French general aviation aircraft designed by Roger Adam

The RA-14 Loisirs was a French two-seat high-wing light touring aircraft designed by Roger Adam shortly after World War II.

==Design and production==
The Loisirs ("Leisure") was designed in May 1945 by Roger Adam and built by Etablissements Aeronautiques R. Adam. It was a tube, wood and fabric two-seater suitable for amateur construction. It was a high-wing braced monoplane with a fixed tail-wheel undercarriage. The seats were positioned side-by-side.

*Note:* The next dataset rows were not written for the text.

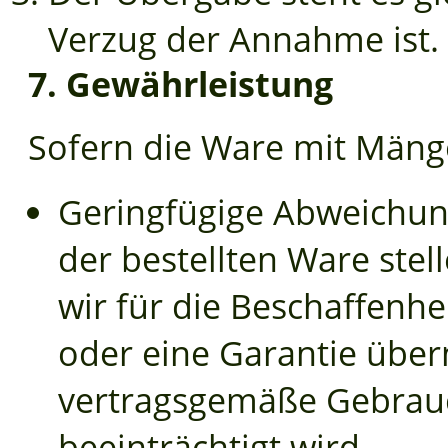
Verzug der Annahme ist.
7. Gewährleistung
Sofern die Ware mit Mängel
Geringfügige Abweichun
der bestellten Ware stel
wir für die Beschaffenhe
oder eine Garantie üb
vertragsgemäße Gebrauc
beeinträchtigt wird.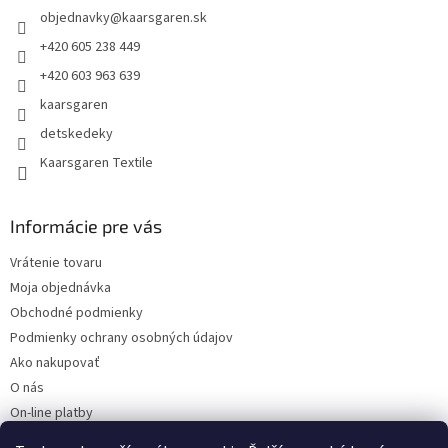
objednavky
@
kaarsgaren.sk
i
e
+420 605 238 449
+420 603 963 639
kaarsgaren
detskedeky
Kaarsgaren Textile
Informácie pre vás
Vrátenie tovaru
Moja objednávka
Obchodné podmienky
Podmienky ochrany osobných údajov
Ako nakupovať
O nás
On-line platby
Doklady k stiahnutiu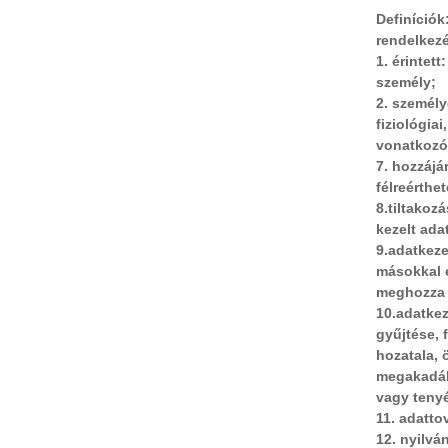
Definíciók
rendelkezé
1. érintet
személy;
2. személy
fiziológia
vonatkozó
7. hozzájá
félreérthe
8.tiltakoz
kezelt adat
9.adatkeze
másokkal e
meghozza é
10.adatkez
gyűjtése, 
hozatala, 
megakadály
vagy tenyé
11. adatto
12. nyilvá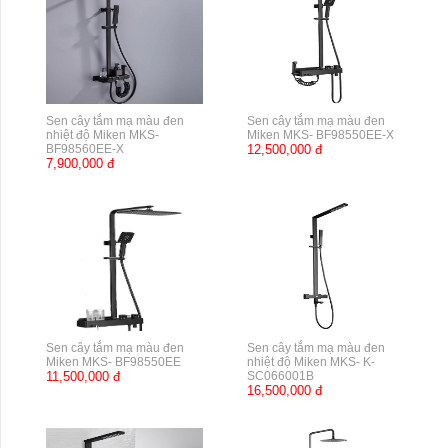
Sen cây tắm mạ màu đen
Sen cây tắm mạ màu đen
nhiệt độ Miken MKS-
Miken MKS- BF98550EE-X
BF98560EE-X
12,500,000 đ
7,900,000 đ
Sen cây tắm mạ màu đen
Sen cây tắm mạ màu đen
Miken MKS- BF98550EE
nhiệt độ Miken MKS- K-
11,500,000 đ
SC066001B
16,500,000 đ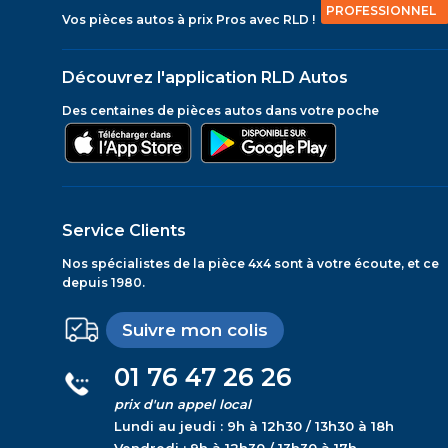
PROFESSIONNEL
Vos pièces autos à prix Pros avec RLD !
Découvrez l'application RLD Autos
Des centaines de pièces autos dans votre poche
Service Clients
Nos spécialistes de la pièce 4x4 sont à votre écoute, et ce
depuis 1980.
Suivre mon colis
01 76 47 26 26
prix d'un appel local
Lundi au jeudi : 9h à 12h30 / 13h30 à 18h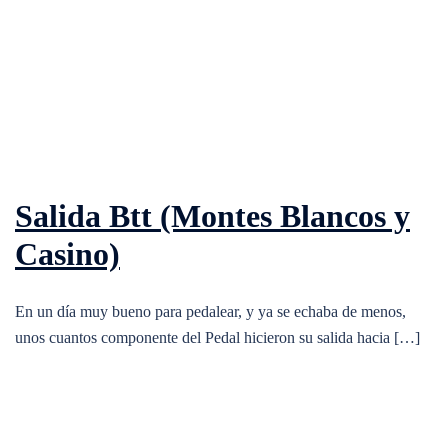
Salida Btt (Montes Blancos y
Casino)
En un día muy bueno para pedalear, y ya se echaba de menos,
unos cuantos componente del Pedal hicieron su salida hacia […]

The company sold plans and manufactured parts for the aircraft which could be fitted with a range of engines of between 65 and 80 hp. These included the Régnier 4D, Continental A65, Continental A75 and Continental C90 engines.

==Variants==
The design rights were sold in 1957 to the Maranda Aircraft Company of Canada who sold plans for amateur construction of the RA14BM1 Loisirs as the Falconar AMF-S14. More than 30 examples were built in North America.

- Adam RA-14 Loisirs

- Falconar AMF-S14
Homebuilt variant
- RA-14 SL "Super Loisirs"
modified wing and tail with trim tabs

==Survivors==
Of the French production of 40 Loisirs, 17 were active in 1965 and five were still flying in the country in 2001.